Das Urteil ist noch immer wert, erwähnt zu werden, trotz seines letzten Absatzes. Das Landessozialgericht lässt die Revision nicht zu.
Sinngemäße Begründung: Die hier noch maßgeblichen Rechtsnormen zur Eingliederungshilfe nach dem SGB XII haben sich durch den Wechsel der Eingliederungshilfe ins SGB IX [durch das Bundesteilhabegesetz] erledigt. Für zukünftige Verfahren haben sie keine Bedeutung mehr. Also braucht es dazu auch keine Grundsatzentscheidung des Bundessozialgerichts mehr dazu.
Für die Eingliederungshilfe nach dem SGB XII ist das richtig. Diese Vorschriften gibt es schlicht nicht mehr. Sozialhilfeträger sind für die Entscheidung über Eingliederungshilfe nicht mehr zuständig.

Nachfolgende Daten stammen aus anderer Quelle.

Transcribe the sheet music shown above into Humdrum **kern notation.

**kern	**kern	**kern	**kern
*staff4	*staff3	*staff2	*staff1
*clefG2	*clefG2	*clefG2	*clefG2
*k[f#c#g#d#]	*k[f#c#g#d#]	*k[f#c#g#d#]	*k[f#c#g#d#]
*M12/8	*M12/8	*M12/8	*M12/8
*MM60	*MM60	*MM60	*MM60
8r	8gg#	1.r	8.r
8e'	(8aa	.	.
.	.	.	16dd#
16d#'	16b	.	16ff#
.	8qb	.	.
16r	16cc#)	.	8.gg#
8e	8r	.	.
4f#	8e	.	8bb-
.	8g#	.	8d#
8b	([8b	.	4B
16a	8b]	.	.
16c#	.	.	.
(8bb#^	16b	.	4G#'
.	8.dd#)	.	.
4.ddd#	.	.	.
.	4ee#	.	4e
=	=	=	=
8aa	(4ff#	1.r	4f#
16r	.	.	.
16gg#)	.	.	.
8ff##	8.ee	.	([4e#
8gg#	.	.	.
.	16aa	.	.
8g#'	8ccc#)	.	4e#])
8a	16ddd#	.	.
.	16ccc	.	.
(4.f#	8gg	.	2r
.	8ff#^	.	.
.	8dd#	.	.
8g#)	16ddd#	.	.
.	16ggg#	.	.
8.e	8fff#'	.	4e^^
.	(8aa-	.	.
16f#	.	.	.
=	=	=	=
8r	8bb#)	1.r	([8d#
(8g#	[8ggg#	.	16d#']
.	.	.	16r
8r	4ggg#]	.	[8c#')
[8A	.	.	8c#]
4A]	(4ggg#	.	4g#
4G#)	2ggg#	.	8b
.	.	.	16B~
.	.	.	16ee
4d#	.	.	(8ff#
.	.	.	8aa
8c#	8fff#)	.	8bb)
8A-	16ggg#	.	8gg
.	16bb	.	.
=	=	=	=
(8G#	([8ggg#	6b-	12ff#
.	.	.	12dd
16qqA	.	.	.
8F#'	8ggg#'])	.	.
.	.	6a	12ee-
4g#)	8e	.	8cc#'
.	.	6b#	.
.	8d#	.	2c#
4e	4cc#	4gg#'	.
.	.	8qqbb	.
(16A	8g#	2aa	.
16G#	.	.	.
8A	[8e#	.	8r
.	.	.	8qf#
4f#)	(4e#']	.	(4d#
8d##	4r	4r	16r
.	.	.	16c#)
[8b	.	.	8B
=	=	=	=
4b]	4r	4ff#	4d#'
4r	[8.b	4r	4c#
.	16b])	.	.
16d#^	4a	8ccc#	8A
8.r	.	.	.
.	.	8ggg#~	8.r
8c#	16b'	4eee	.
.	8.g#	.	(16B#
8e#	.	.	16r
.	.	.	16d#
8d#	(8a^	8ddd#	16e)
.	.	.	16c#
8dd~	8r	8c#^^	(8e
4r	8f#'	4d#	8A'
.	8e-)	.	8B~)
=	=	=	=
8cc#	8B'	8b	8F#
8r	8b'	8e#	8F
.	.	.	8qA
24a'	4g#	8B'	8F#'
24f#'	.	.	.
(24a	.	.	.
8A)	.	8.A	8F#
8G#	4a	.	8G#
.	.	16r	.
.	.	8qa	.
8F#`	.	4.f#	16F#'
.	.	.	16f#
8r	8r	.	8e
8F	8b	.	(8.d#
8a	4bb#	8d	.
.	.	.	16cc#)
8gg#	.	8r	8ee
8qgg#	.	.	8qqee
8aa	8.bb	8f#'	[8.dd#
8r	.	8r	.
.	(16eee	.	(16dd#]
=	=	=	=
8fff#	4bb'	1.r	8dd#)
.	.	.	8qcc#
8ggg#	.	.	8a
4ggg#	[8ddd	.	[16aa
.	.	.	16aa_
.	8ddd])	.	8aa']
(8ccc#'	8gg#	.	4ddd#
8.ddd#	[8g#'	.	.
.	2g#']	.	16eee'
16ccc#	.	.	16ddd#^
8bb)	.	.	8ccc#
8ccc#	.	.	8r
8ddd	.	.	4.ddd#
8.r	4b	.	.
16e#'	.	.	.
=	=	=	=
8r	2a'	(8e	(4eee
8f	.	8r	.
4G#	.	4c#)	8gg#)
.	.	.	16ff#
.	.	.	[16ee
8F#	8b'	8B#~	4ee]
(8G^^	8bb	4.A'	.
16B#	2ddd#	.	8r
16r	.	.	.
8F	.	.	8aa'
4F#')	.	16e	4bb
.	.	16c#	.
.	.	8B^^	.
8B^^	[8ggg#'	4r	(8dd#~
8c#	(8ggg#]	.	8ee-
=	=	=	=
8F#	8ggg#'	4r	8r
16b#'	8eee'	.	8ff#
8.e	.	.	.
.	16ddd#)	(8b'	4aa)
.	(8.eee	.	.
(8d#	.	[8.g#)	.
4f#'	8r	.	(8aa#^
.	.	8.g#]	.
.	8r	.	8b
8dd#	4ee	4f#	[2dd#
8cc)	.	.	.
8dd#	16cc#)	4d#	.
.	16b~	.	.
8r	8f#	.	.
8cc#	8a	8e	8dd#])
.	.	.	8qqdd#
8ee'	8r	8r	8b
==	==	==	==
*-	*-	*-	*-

Trotzdem enthält das Urteil mindestens eine wesentliche Aussage, die sich auf Leistungen der Eingliederungshilfe nach dem SGB IX übertragen lässt, nämlich:
„Jedenfalls in Fällen eines Systemversagens ist es zulässig, auch bei einer stationären Unterbringung den ungedeckten Bedarf durch ambulante Leistungen zu decken.“
Der Begriff des Systemversagens sei eng auszulegen. Deshalb sei nicht bereits jeder Personalmangel oder jede fehlende Qualifikation von Personal ein Systemversagen.
Der spannende Punkt ist: Auch Nutzer*innen von (mittlerweile so bezeichneten) „besonderen Wohnformen“ können unter bestimmten Voraussetzungen zusätzliche ambulante Leistungen der Eingliederungshilfe beanspruchen.

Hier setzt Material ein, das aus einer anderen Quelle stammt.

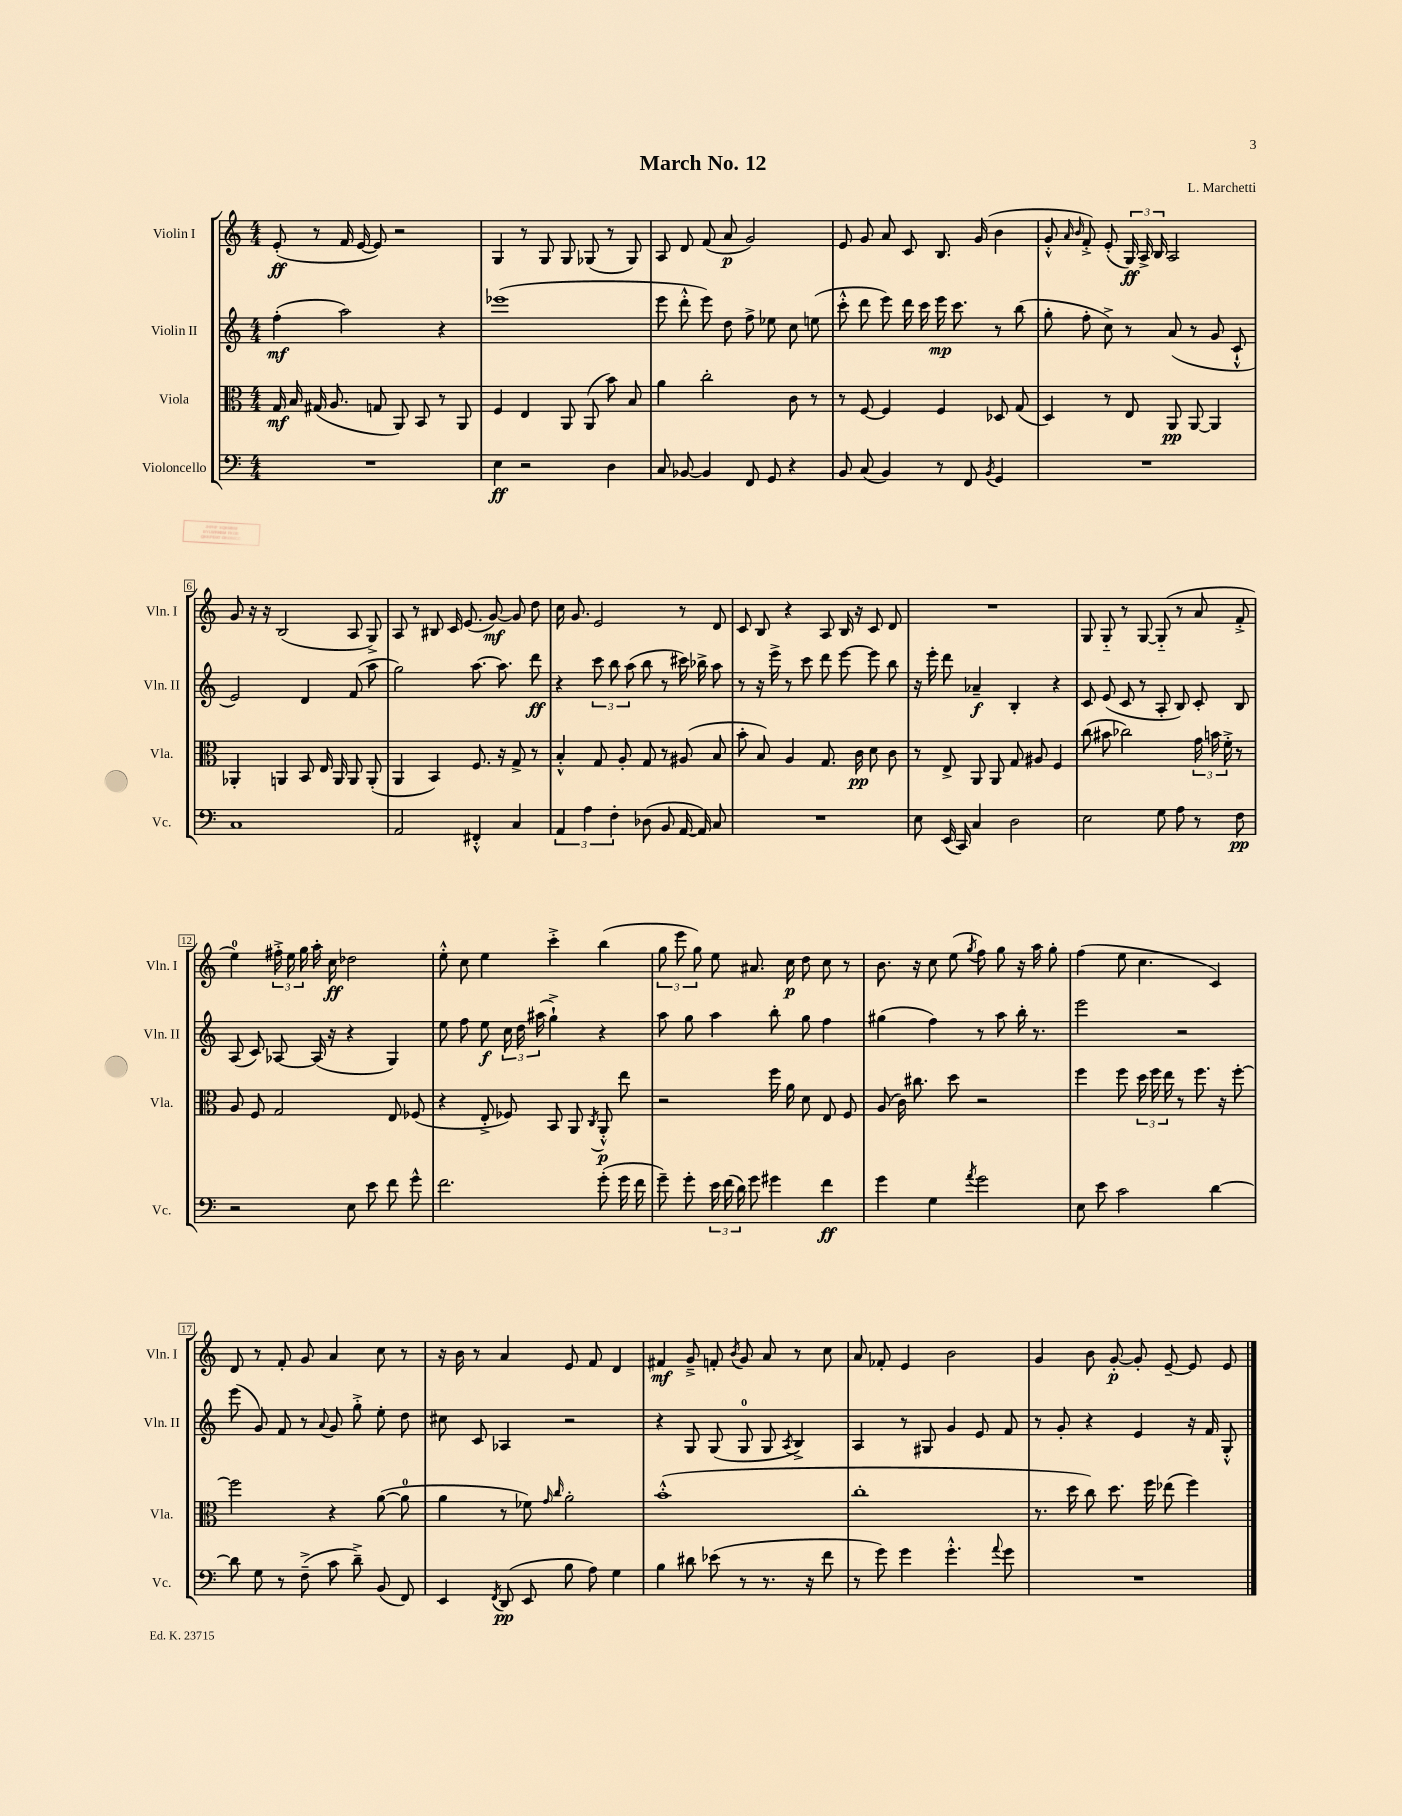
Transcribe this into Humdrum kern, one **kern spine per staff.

Regelmäßig werden solche Anträge von den Trägern der Eingliederungshilfe abgelehnt, weil der Träger der besonderen Wohnform diese Leistungen ja schon erbringe - oder zumindest laut Vertrag erbringen müss(t)e. Mehr oder weniger direkt fällt außerdem meist das böse Wort der „Doppelfinanzierung“.
Nach diesem Urteil lohnt es sich in jedem Einzelfall genauer zu prüfen, ob gegen die Ablehnung wegen angeblicher Doppelfinanzierung Widerspruch eingelegt werden sollte.
Alternativ könnten ggf. zivilrechtliche Ansprüche gegen den Träger besonderen Wohnform bestehen.